- A-side label of UK single

Single by Cilla Black

from the album The Best of Cilla Black
- B-side: "Shy of Love" (Willis)
- Released: September 27, 1963
- Genre: Pop
- Length: 2:02
- Label: Parlophone R 5065
- Songwriter: Lennon–McCartney

Cilla Black singles chronology
|  | "Love of the Loved" (1963) | "Anyone Who Had a Heart" (1964) |

= Love of the Loved =

"Love of the Loved" is a song written mainly by Paul McCartney, credited to Lennon–McCartney. It is one of his earliest compositions and featured in the Beatles live act in their early days. The group recorded the song at their 1962 audition for Decca Records, but never issued it on any of their official releases. Instead, Cilla Black recorded it for her debut single, which was produced by George Martin. The single reached No. 35 on the UK Singles Chart in October 1963.

The Beatles audition version was left off Anthology 1, even though the other Lennon–McCartney originals from the same session, "Hello Little Girl" and "Like Dreamers Do", were included.

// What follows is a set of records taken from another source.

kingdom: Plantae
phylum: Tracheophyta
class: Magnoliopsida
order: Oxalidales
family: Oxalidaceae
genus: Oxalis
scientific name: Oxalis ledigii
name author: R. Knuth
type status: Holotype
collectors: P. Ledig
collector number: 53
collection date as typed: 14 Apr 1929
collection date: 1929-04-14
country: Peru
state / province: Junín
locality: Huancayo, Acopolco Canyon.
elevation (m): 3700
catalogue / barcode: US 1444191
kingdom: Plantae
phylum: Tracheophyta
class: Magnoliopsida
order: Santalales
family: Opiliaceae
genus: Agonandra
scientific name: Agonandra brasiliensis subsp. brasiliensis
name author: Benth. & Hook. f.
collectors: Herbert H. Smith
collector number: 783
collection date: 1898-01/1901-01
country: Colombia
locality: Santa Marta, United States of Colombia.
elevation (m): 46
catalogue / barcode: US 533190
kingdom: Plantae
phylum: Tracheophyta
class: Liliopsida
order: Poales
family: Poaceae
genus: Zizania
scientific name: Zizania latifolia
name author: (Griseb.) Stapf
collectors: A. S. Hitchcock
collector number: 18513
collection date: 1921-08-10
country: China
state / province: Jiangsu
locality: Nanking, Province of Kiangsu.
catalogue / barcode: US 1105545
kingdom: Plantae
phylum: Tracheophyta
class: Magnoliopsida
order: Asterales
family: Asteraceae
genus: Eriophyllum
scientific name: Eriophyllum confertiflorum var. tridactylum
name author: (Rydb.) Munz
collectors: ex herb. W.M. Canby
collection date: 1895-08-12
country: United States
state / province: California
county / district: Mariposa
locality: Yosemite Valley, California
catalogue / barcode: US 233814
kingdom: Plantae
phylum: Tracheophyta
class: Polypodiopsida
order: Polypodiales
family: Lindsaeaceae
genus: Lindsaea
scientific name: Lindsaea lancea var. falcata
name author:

Recordings of "Love of the Loved" as the Beatles may have performed it were released as singles by US band The Poppees (1975) and Dutch band RollerCoaster (1980). Other cover versions are available on the 1989 album by Bas Muys entitled Secret Songs: Lennon & McCartney and on the 1998 release It's Four You by the Australian Beatles tribute band The Beatnix. It has also been covered by Seattle-based Beatles cover band Apple Jam on their album Off the Beatle Track and on The Weeklings' 2016 release Studio 2, which was recorded at Abbey Road Studios along with three other unreleased Lennon/McCartney/Harrison compositions.

The original Decca audition version, along with 10 other tracks from the 1962 Decca session, is now available on the CD I Saw Her Standing There.